_ABOUT THIS EXERCISE_
In the records below, find the line holding "vfov_deg: 44.5" and the line holding "f_number: 1.5". Set down both, with every line between them, exactly.

_TASK INPUT_
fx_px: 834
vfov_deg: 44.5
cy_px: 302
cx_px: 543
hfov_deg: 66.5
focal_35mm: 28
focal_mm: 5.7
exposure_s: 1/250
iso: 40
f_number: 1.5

---

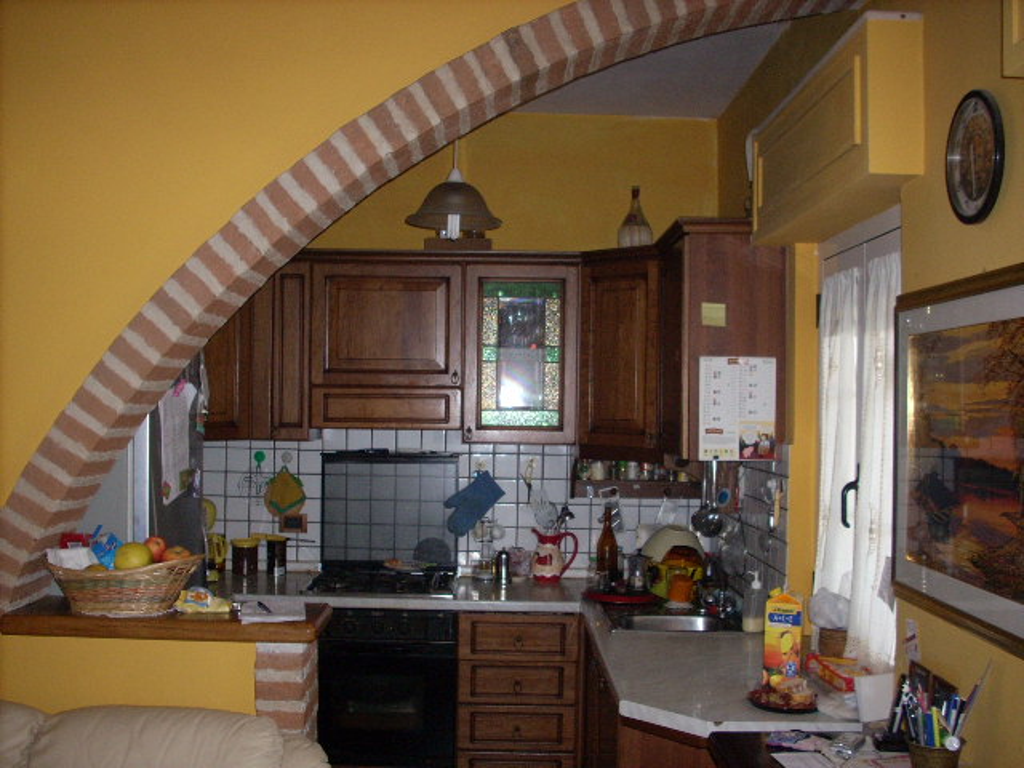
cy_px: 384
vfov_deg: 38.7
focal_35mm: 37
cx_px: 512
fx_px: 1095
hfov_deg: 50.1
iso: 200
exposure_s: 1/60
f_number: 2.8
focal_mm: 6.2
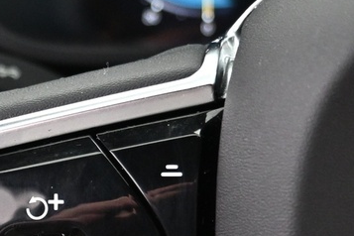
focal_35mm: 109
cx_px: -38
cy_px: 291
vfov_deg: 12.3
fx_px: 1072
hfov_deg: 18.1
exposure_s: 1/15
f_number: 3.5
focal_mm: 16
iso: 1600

_EXPECTED OUTPUT_
vfov_deg: 44.5
cy_px: 302
cx_px: 543
hfov_deg: 66.5
focal_35mm: 28
focal_mm: 5.7
exposure_s: 1/250
iso: 40
f_number: 1.5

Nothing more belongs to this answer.